Das 33 mulheres entrevistadas, 24 disseram receber acompanhamento
médico e 30 afirmaram comprar o medicamento com receita apropriada. No entanto,
apenas cinco entrevistadas souberam mencionar as principais orientações que
devem ser dadas sobre o consumo de benzodiazepínicos: não usar em associação com
o álcool, não dirigir sob o efeito da droga e o risco de dependência associado
ao uso prolongado.
“Os benzodiazepínicos são drogas depressoras do
sistema nervoso central e, se consumidas com álcool, esse efeito é
potencializado. Isso diminui a coordenação motora e aumenta as chances de a
paciente se envolver em vários tipos de acidente. É uma importante causa de
queda entre os idosos”, afirmou a pesquisadora.
A maioria das
entrevistadas afirmou usar a droga por períodos superiores ao recomendado. O
tempo mencionado variou entre 50 dias e 37 anos, sendo que a mediana foi de sete
anos. Apesar disso, apenas 16 mulheres reconheceram ser dependentes e a maioria
afirmou que prefere assumir os riscos do uso crônico para manter os benefícios
proporcionados pela droga.
“Alguns estudos sugerem que o uso de
benzodiazepínicos ao longo de muitos anos pode trazer prejuízos cognitivos,
afetando principalmente a memória. Mas a dependência em si já é um grande
problema, pois faz com que a paciente perca sua autonomia e a capacidade de
controlar seu próprio comportamento”.
No artigo,
algumas pacientes relatam sentir desespero e angústia ao perceber que os
comprimidos estão acabando e ao pensar que teriam de ficar sem o medicamento.

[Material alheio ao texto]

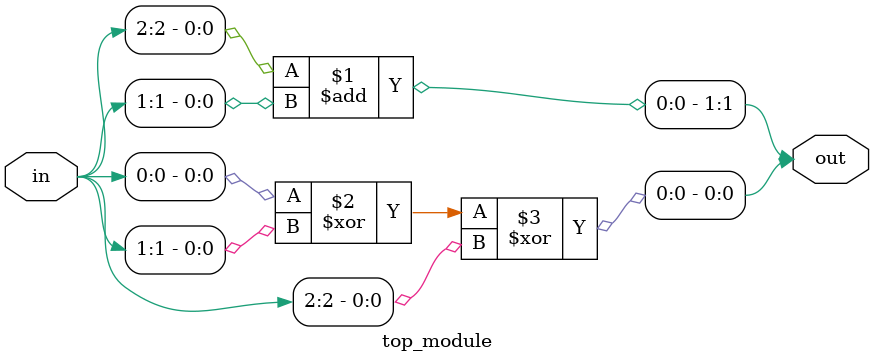
<source format=sv>
module top_module (
    input [2:0] in,
    output [1:0] out
);

    assign out[1] = in[2] + in[1];
    assign out[0] = in[0] ^ in[1] ^ in[2];

endmodule

</source>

Dizem ainda sentir irritação e dificuldade para dormir quando estão sem a droga.
Segundo Ana Regina, a maioria das pesquisas científicas tem como tema o
consumo de drogas ilegais, como crack, cocaína e maconha, mas também é preciso
dar atenção ao uso de psicotrópicos vendidos na forma de medicamentos.
“O
uso abusivo desse tipo de droga não é tão valorizado na sociedade, mas acontece.
Os dependentes existem e não são identificados. Há subnotificação”.

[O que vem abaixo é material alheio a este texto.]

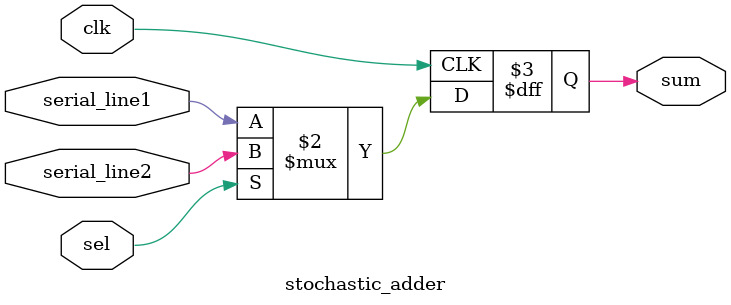
<source format=v>
`timescale 1ns / 1ps


module stochastic_adder (
  input clk, // needs to be clocked to time properly with bitstream
  input serial_line1,
  input serial_line2,
  input sel, // since we're using a mux with 50% random select
  output reg sum
);

  // simple mux statement
  always @(posedge clk) begin
    sum <= (sel) ? serial_line2 : serial_line1;
  end
  
endmodule
</source>
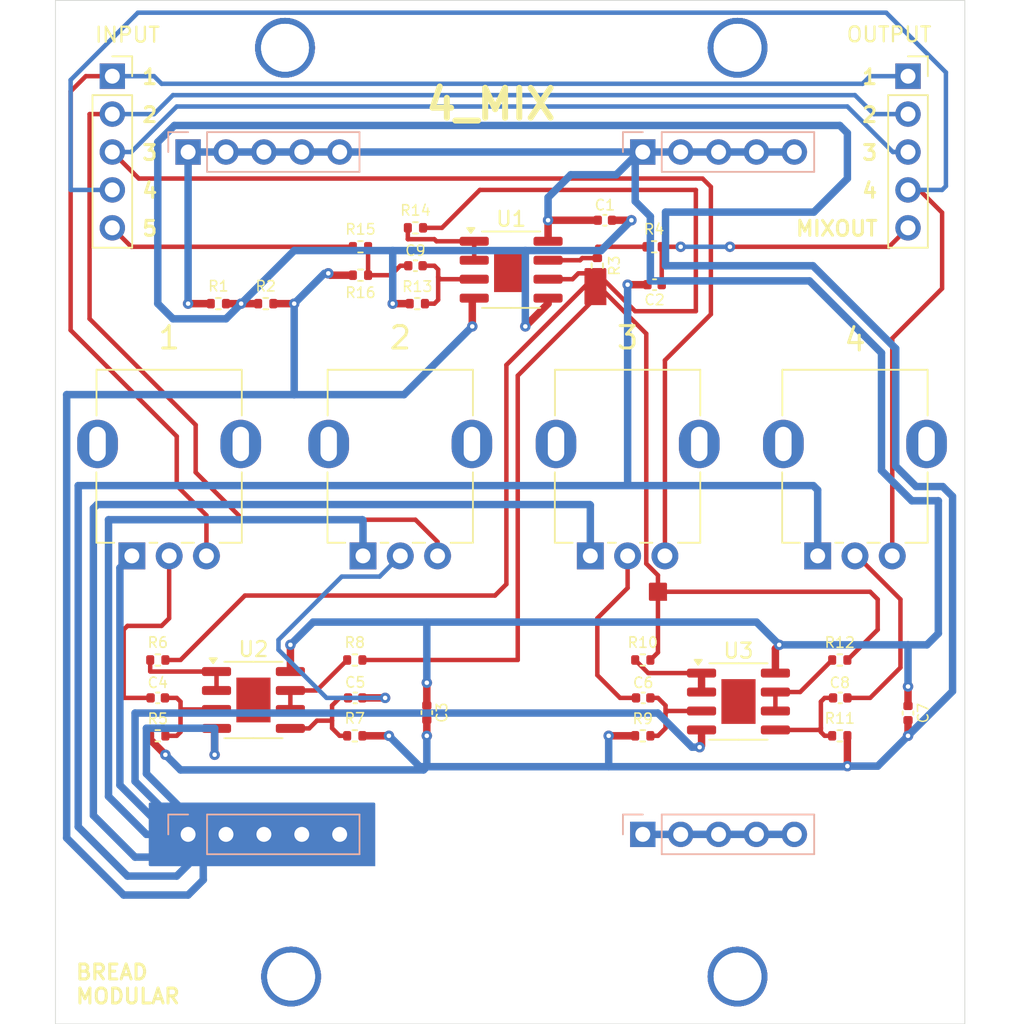
<source format=kicad_pcb>
(kicad_pcb
	(version 20240108)
	(generator "pcbnew")
	(generator_version "8.0")
	(general
		(thickness 1.6)
		(legacy_teardrops no)
	)
	(paper "A4")
	(layers
		(0 "F.Cu" signal)
		(31 "B.Cu" signal)
		(32 "B.Adhes" user "B.Adhesive")
		(33 "F.Adhes" user "F.Adhesive")
		(34 "B.Paste" user)
		(35 "F.Paste" user)
		(36 "B.SilkS" user "B.Silkscreen")
		(37 "F.SilkS" user "F.Silkscreen")
		(38 "B.Mask" user)
		(39 "F.Mask" user)
		(40 "Dwgs.User" user "User.Drawings")
		(41 "Cmts.User" user "User.Comments")
		(42 "Eco1.User" user "User.Eco1")
		(43 "Eco2.User" user "User.Eco2")
		(44 "Edge.Cuts" user)
		(45 "Margin" user)
		(46 "B.CrtYd" user "B.Courtyard")
		(47 "F.CrtYd" user "F.Courtyard")
		(48 "B.Fab" user)
		(49 "F.Fab" user)
		(50 "User.1" user)
		(51 "User.2" user)
		(52 "User.3" user)
		(53 "User.4" user)
		(54 "User.5" user)
		(55 "User.6" user)
		(56 "User.7" user)
		(57 "User.8" user)
		(58 "User.9" user)
	)
	(setup
		(stackup
			(layer "F.SilkS"
				(type "Top Silk Screen")
			)
			(layer "F.Paste"
				(type "Top Solder Paste")
			)
			(layer "F.Mask"
				(type "Top Solder Mask")
				(thickness 0.01)
			)
			(layer "F.Cu"
				(type "copper")
				(thickness 0.035)
			)
			(layer "dielectric 1"
				(type "core")
				(thickness 1.51)
				(material "FR4")
				(epsilon_r 4.5)
				(loss_tangent 0.02)
			)
			(layer "B.Cu"
				(type "copper")
				(thickness 0.035)
			)
			(layer "B.Mask"
				(type "Bottom Solder Mask")
				(thickness 0.01)
			)
			(layer "B.Paste"
				(type "Bottom Solder Paste")
			)
			(layer "B.SilkS"
				(type "Bottom Silk Screen")
			)
			(copper_finish "None")
			(dielectric_constraints no)
		)
		(pad_to_mask_clearance 0)
		(allow_soldermask_bridges_in_footprints no)
		(pcbplotparams
			(layerselection 0x00010fc_ffffffff)
			(plot_on_all_layers_selection 0x0000000_00000000)
			(disableapertmacros no)
			(usegerberextensions no)
			(usegerberattributes yes)
			(usegerberadvancedattributes yes)
			(creategerberjobfile yes)
			(dashed_line_dash_ratio 12.000000)
			(dashed_line_gap_ratio 3.000000)
			(svgprecision 4)
			(plotframeref no)
			(viasonmask no)
			(mode 1)
			(useauxorigin no)
			(hpglpennumber 1)
			(hpglpenspeed 20)
			(hpglpendiameter 15.000000)
			(pdf_front_fp_property_popups yes)
			(pdf_back_fp_property_popups yes)
			(dxfpolygonmode yes)
			(dxfimperialunits yes)
			(dxfusepcbnewfont yes)
			(psnegative no)
			(psa4output no)
			(plotreference yes)
			(plotvalue yes)
			(plotfptext yes)
			(plotinvisibletext no)
			(sketchpadsonfab no)
			(subtractmaskfromsilk no)
			(outputformat 1)
			(mirror no)
			(drillshape 1)
			(scaleselection 1)
			(outputdirectory "")
		)
	)
	(net 0 "")
	(net 1 "GND")
	(net 2 "+5V")
	(net 3 "Net-(GND2-Pin_1)")
	(net 4 "2.5V")
	(net 5 "MIXOUT")
	(net 6 "Net-(C4-Pad1)")
	(net 7 "Net-(U2A-+)")
	(net 8 "Net-(U2B-+)")
	(net 9 "Net-(C5-Pad1)")
	(net 10 "Net-(U3A-+)")
	(net 11 "Net-(C6-Pad1)")
	(net 12 "Net-(U3B-+)")
	(net 13 "Net-(C8-Pad1)")
	(net 14 "Net-(U1A-+)")
	(net 15 "Net-(C9-Pad1)")
	(net 16 "Net-(R3-Pad2)")
	(net 17 "Net-(U1B--)")
	(net 18 "Net-(U2A--)")
	(net 19 "Net-(U2B--)")
	(net 20 "Net-(U3A--)")
	(net 21 "Net-(U3B--)")
	(net 22 "OUT_5")
	(net 23 "IN_5")
	(net 24 "IN_1")
	(net 25 "IN_2")
	(net 26 "IN_3")
	(net 27 "IN_4")
	(footprint "Resistor_SMD:R_0402_1005Metric" (layer "F.Cu") (at 86.358 89.916 180))
	(footprint "Capacitor_SMD:C_0402_1005Metric" (layer "F.Cu") (at 99.596 87.376 180))
	(footprint "Resistor_SMD:R_0402_1005Metric" (layer "F.Cu") (at 53.848 84.836))
	(footprint "Resistor_SMD:R_0402_1005Metric" (layer "F.Cu") (at 86.36 84.836))
	(footprint "Resistor_SMD:R_0402_1005Metric" (layer "F.Cu") (at 71.245 60.96 180))
	(footprint "Resistor_SMD:R_0402_1005Metric" (layer "F.Cu") (at 71.12 55.88))
	(footprint "Resistor_SMD:R_0402_1005Metric" (layer "F.Cu") (at 57.91 60.96))
	(footprint "Resistor_SMD:R_0402_1005Metric" (layer "F.Cu") (at 83.31 58.418 90))
	(footprint "Capacitor_SMD:C_0402_1005Metric" (layer "F.Cu") (at 87.15 59.69 180))
	(footprint "Resistor_SMD:R_0402_1005Metric" (layer "F.Cu") (at 99.566 84.836))
	(footprint "Resistor_SMD:R_0402_1005Metric" (layer "F.Cu") (at 67.435 57.15))
	(footprint "BreadModular_OPT1:Potentiometer_RV09" (layer "F.Cu") (at 67.604 77.861 90))
	(footprint "Resistor_SMD:R_0402_1005Metric" (layer "F.Cu") (at 67.435 59.055 180))
	(footprint "Capacitor_SMD:C_0402_1005Metric" (layer "F.Cu") (at 71.12 58.42))
	(footprint "Package_SO:SOIC-8-1EP_3.9x4.9mm_P1.27mm_EP2.29x3mm" (layer "F.Cu") (at 77.535 58.686))
	(footprint "Package_SO:SOIC-8-1EP_3.9x4.9mm_P1.27mm_EP2.29x3mm" (layer "F.Cu") (at 92.775 87.618))
	(footprint "Capacitor_SMD:C_0402_1005Metric" (layer "F.Cu") (at 67.084 87.376 180))
	(footprint "Capacitor_SMD:C_0402_1005Metric" (layer "F.Cu") (at 86.388 87.376))
	(footprint "Resistor_SMD:R_0402_1005Metric" (layer "F.Cu") (at 87.12 57.15))
	(footprint "Resistor_SMD:R_0402_1005Metric" (layer "F.Cu") (at 67.054 89.916))
	(footprint "Resistor_SMD:R_0402_1005Metric" (layer "F.Cu") (at 61.085 60.96))
	(footprint "Connector_PinSocket_2.54mm:PinSocket_1x05_P2.54mm_Vertical" (layer "F.Cu") (at 50.8 45.72))
	(footprint "Resistor_SMD:R_0402_1005Metric" (layer "F.Cu") (at 67.054 84.836))
	(footprint "Package_SO:SOIC-8-1EP_3.9x4.9mm_P1.27mm_EP2.29x3mm" (layer "F.Cu") (at 60.26 87.515))
	(footprint "Capacitor_SMD:C_0402_1005Metric" (layer "F.Cu") (at 53.846 87.376))
	(footprint "BreadModular_OPT1:Potentiometer_RV09" (layer "F.Cu") (at 52.11 77.861 90))
	(footprint "Resistor_SMD:R_0402_1005Metric" (layer "F.Cu") (at 99.566 89.916))
	(footprint "Resistor_SMD:R_0402_1005Metric" (layer "F.Cu") (at 53.846 89.916 180))
	(footprint "Capacitor_SMD:C_0402_1005Metric" (layer "F.Cu") (at 104.14 88.392 -90))
	(footprint "Capacitor_SMD:C_0402_1005Metric" (layer "F.Cu") (at 83.82 55.372))
	(footprint "BreadModular_OPT1:Potentiometer_RV09" (layer "F.Cu") (at 82.844 77.861 90))
	(footprint "Connector_PinSocket_2.54mm:PinSocket_1x05_P2.54mm_Vertical" (layer "F.Cu") (at 104.14 45.72))
	(footprint "Capacitor_SMD:C_0402_1005Metric" (layer "F.Cu") (at 71.882 88.364 -90))
	(footprint "BreadModular_OPT1:Potentiometer_RV09" (layer "F.Cu") (at 98.084 77.861 90))
	(footprint "Connector_PinHeader_2.54mm:PinHeader_1x05_P2.54mm_Vertical" (layer "B.Cu") (at 86.36 96.52 -90))
	(footprint "Connector_PinHeader_2.54mm:PinHeader_1x05_P2.54mm_Vertical" (layer "B.Cu") (at 55.88 96.52 -90))
	(footprint "Connector_PinHeader_2.54mm:PinHeader_1x05_P2.54mm_Vertical" (layer "B.Cu") (at 55.88 50.8 -90))
	(footprint "Connector_PinHeader_2.54mm:PinHeader_1x05_P2.54mm_Vertical" (layer "B.Cu") (at 86.36 50.8 -90))
	(gr_poly
		(pts
			(xy 87.884 80.772) (xy 86.868 80.772) (xy 86.868 79.756) (xy 87.884 79.756)
		)
		(stroke
			(width 0.2)
			(type solid)
		)
		(fill solid)
		(layer "F.Cu")
		(net 17)
		(uuid "e0c8687d-f533-4b6d-b903-9d016dd902c4")
	)
	(gr_poly
		(pts
			(xy 82.55 58.674) (xy 83.82 58.674) (xy 83.82 60.96) (xy 82.55 60.96)
		)
		(stroke
			(width 0.2)
			(type solid)
		)
		(fill solid)
		(layer "F.Cu")
		(net 17)
		(uuid "e4df1127-f907-4b60-a324-f42e611b070b")
	)
	(gr_poly
		(pts
			(xy 68.326 94.488) (xy 53.34 94.488) (xy 53.34 98.552) (xy 68.326 98.552)
		)
		(stroke
			(width 0.2)
			(type solid)
		)
		(fill solid)
		(layer "B.Cu")
		(net 1)
		(uuid "deb8cdd2-ee59-4dc1-8572-7ab7baed9149")
	)
	(gr_line
		(start 46.99 109.22)
		(end 107.95 109.22)
		(stroke
			(width 0.05)
			(type default)
		)
		(layer "Edge.Cuts")
		(uuid "0f409a95-802c-4426-ac0f-64fa5f889fa5")
	)
	(gr_line
		(start 107.95 40.64)
		(end 46.99 40.64)
		(stroke
			(width 0.05)
			(type default)
		)
		(layer "Edge.Cuts")
		(uuid "af9fa929-747e-41e0-8265-5969133392ea")
	)
	(gr_line
		(start 46.99 40.64)
		(end 46.99 109.22)
		(stroke
			(width 0.05)
			(type default)
		)
		(layer "Edge.Cuts")
		(uuid "b112b238-a093-4a10-874e-6fbc842bf5d3")
	)
	(gr_line
		(start 107.95 109.22)
		(end 107.95 40.64)
		(stroke
			(width 0.05)
			(type default)
		)
		(layer "Edge.Cuts")
		(uuid "d9337509-29a1-48f9-8acd-f4c43de0304c")
	)
	(gr_text "1"
		(at 52.705 46.355 0)
		(layer "F.SilkS")
		(uuid "0900ca7d-e30d-41ef-adba-ae78ece5d5e3")
		(effects
			(font
				(size 1 1)
				(thickness 0.2)
				(bold yes)
			)
			(justify left bottom)
		)
	)
	(gr_text "1"
		(at 100.965 46.355 0)
		(layer "F.SilkS")
		(uuid "27d9d60b-2bb4-42a5-b32f-a83e929
... [56829 chars truncated]
</source>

O relato das pacientes indica também que uma parcela dos médicos tem
consciência do uso abusivo e facilita o acesso ao medicamento. “Nós tínhamos uma
hipótese de que essas mulheres adquiriam os medicamentos de forma clandestina,
mas não foi o observado. A maioria passa por um médico e consegue a receita”,
disse a pesquisadora.
As pacientes, completou, desenvolvem estratégias ao
longo do tempo para garantir o acesso à droga. “Vão mudando de médico ou já
procuram um profissional que elas sabem que vai prescrever o medicamento. Elas
vão aprendendo a fazer a queixa. Já sabem que com um determinado discurso vão
conseguir a receita.”
Quando questionados sobre por que continuam
prescrevendo a droga nesses casos, os médicos afirmam não
existir alternativas na rede pública de saúde para lidar com a ansiedade e a
insônia de suas pacientes.
“Seria preciso proporcionar acesso a
atividades como ioga, meditação e outras técnicas de relaxamento. Além disso, é
necessário conscientizar os médicos para que possam orientar adequadamente as
pacientes.”
O artigo Contextos e padrões do uso indevido de
benzodiazepínicos entre mulheres é resultado do projeto de mestrado de Ana Rosa
Lins de Souza, bolsista da FAPESP e orientanda de Ana Regina. O conteúdo pode
ser lido em
www.cienciaesaudecoletiva.com.br/artigos/artigo_int.php?id_artigo=9703.